Project

General

Profile

Bug #1756

regression: "tbf: Add state WAIT_ASSIGN"

Added by neels over 2 years ago. Updated 8 months ago.

Status:
New
Priority:
Low
Assignee:
sysmocom
Target version:
-
Start date:
06/16/2016
Due date:
% Done:

0%

Spec Reference:

Description

Current osmo-pcu master is not working for GPRS on neither litecell15 nor sysmoBTS.

I've traced it to commit "tbf: Add state WAIT_ASSIGN" f1a7b8fc6651f92a8b7f3f27b7ca05d07f4e44e0

See https://gerrit.osmocom.org/218

un-duplicating issues:

  • Please refer here for why the WAIT_ASSIGN state in f1a7b8fc66 breaks GPRS completely.
  • Discuss reliability after revert of f1a7b8fc66 in #1742.

Related issues

Related to OsmoPCU - Bug #1742: Regression in egprs patch seriesNew2016-06-02

History

#1 Updated by neels over 2 years ago

The error observed is the following log output (was viewing both osmo-bts-sysmo and osmo-pcu logs interleaved):

<0007> l1sap.c:920 RACH for packet access
<0009> pcu_sock.c:353 Sending RACH indication: qta=0, ra=123, fn=60633
<0001> pcu_l1_if.cpp:311 RACH request received: sapi=1 qta=0, ra=123, fn=60633
<0009> pcu_sock.c:463 Data request received: sapi=AGCH arfcn=0 block=0 data=2d 06 3f 10 0e e3 64 7b 6d a1 00 00 c8 00 30 0b 2b 2b 2b 2b 2b 2b 2b 
<0002> tbf.cpp:874 TBF(TFI=0 TLLI=0x00000000 DIR=UL STATE=WAIT ASSIGN) T3169 timeout during transsmission
<0002> tbf.cpp:893 - Assignment was on CCCH
<0002> tbf.cpp:899 - No uplink data received yet
[repeat]

An attached phone does not show the GPRS icon, so no data service is even offered.

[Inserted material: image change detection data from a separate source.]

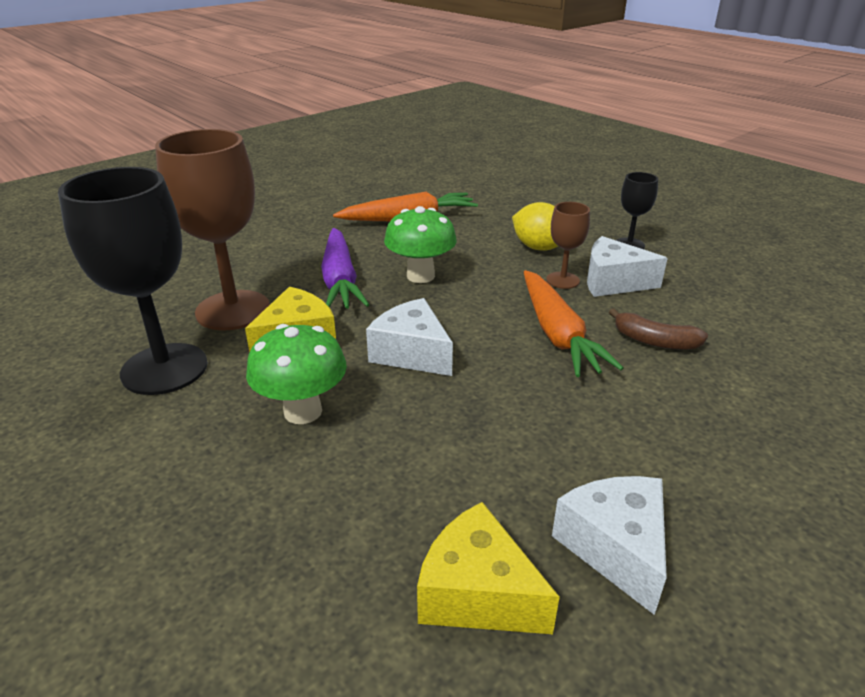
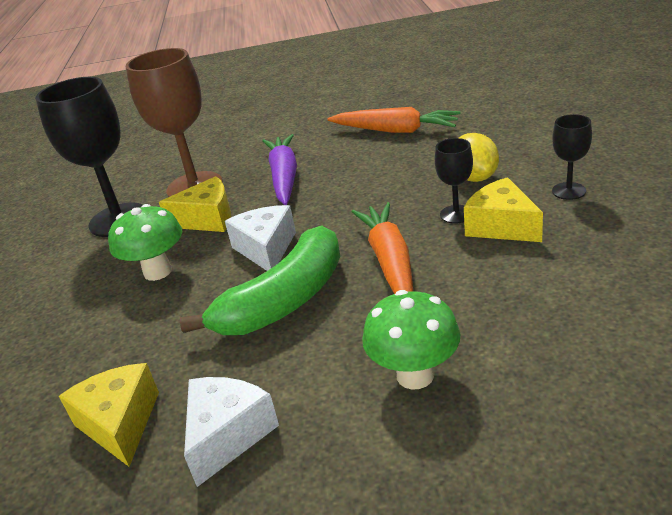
camera: 40 degrees right, 0 degrees up
(340, 280) = (284, 177): purple carrot -> purple carrot turned 150 degrees clockwise
(420, 276) = (344, 185): green mushroom -> green mushroom (415, 375)
(499, 397) = (285, 300): none -> green banana
(557, 334) = (390, 262): orange carrot -> orange carrot turned 150 degrees clockwise
(562, 280) = (456, 214): brown goblet -> black goblet
(613, 282) = (501, 226): white cheese -> yellow cheese
(655, 341) = (465, 291): brown banana -> none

#2 Updated by neels over 2 years ago

On gerrit, hwelte said:
"Let's review the radisys osmo-pcu repository and coordinate with them on what they did to overcome this issue. Maybe they have a proper fix rather than reverting the WAIT_ASSIGN state altogether."

I have just checked out the radisys osmo-pcu repository and tested with it.

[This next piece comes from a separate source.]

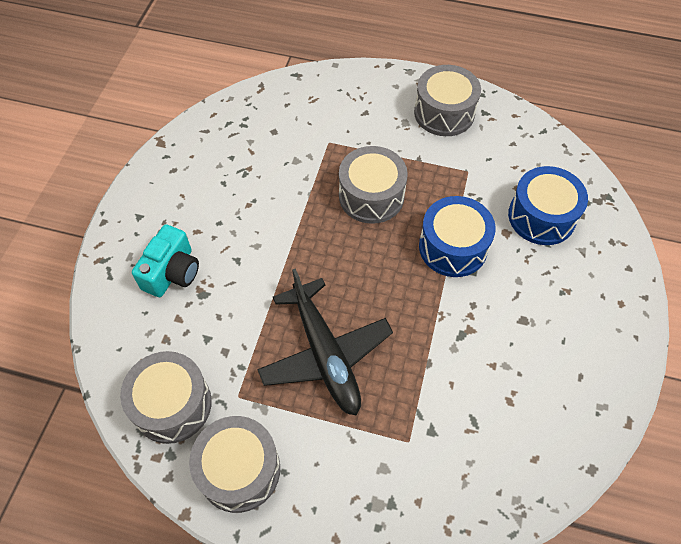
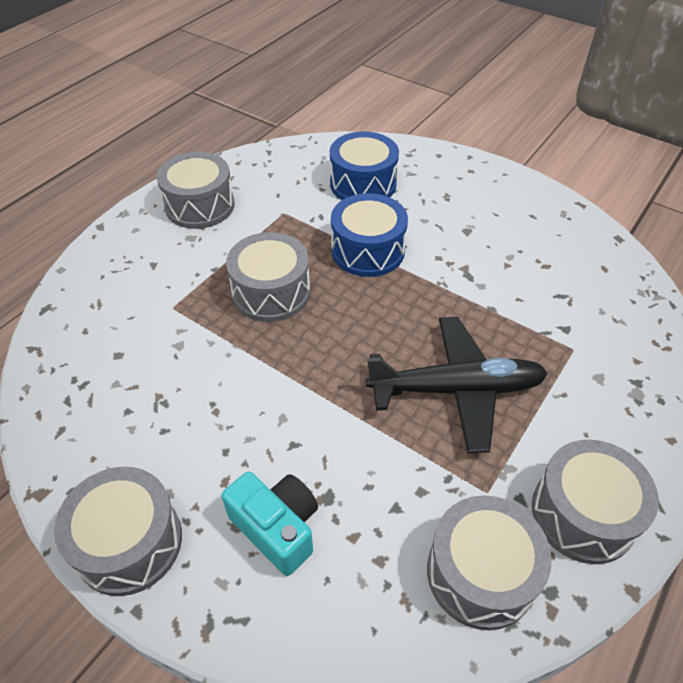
camera: 70 degrees left, 10 degrees down
(142, 200) = (129, 542): none -> grey drum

In it I find one branch being noteworthy: radisys/egprs_integration
Testing with that branch yields the same result: GPRS is not working.
Maybe EGPRS is not affected by this issue?

When I rebase the radisys branch onto the revert of the WAIT_ASSIGN commit, GPRS is working again.

#3 Updated by neels over 2 years ago

TS config during testing:

  trx 0
   rf_locked 0
   arfcn 868
   nominal power 23
   max_power_red 10
   rsl e1 tei 0
   timeslot 0
    phys_chan_config CCCH+SDCCH4
    hopping enabled 0
   timeslot 1
    phys_chan_config SDCCH8
    hopping enabled 0
   timeslot 2
    phys_chan_config TCH/F
    hopping enabled 0
   timeslot 3
    phys_chan_config TCH/F
    hopping enabled 0
   timeslot 4
    phys_chan_config TCH/F
    hopping enabled 0
   timeslot 5
    phys_chan_config PDCH
    hopping enabled 0
   timeslot 6
    phys_chan_config PDCH
    hopping enabled 0
   timeslot 7
    phys_chan_config PDCH
    hopping enabled 0

#4 Updated by neels over 2 years ago

So we still need to understand

  • why the WAIT_ASSIGN state is never left
  • what is achieved by this state, i.e. what breaks if we remove this state

#5 Updated by neels over 2 years ago

commit log says

    tbf: Add state WAIT_ASSIGN

    Currently the state on the TBF is set to ASSIGN when it is created
    and in general changed to FLOW when it is acknowledged by the MS. The
    moment when the assignment is really transmitted to the MS (which can
    take some time) is not reflected by the state. A TBF can considered
    to be valid, when the assignment is received by the MS.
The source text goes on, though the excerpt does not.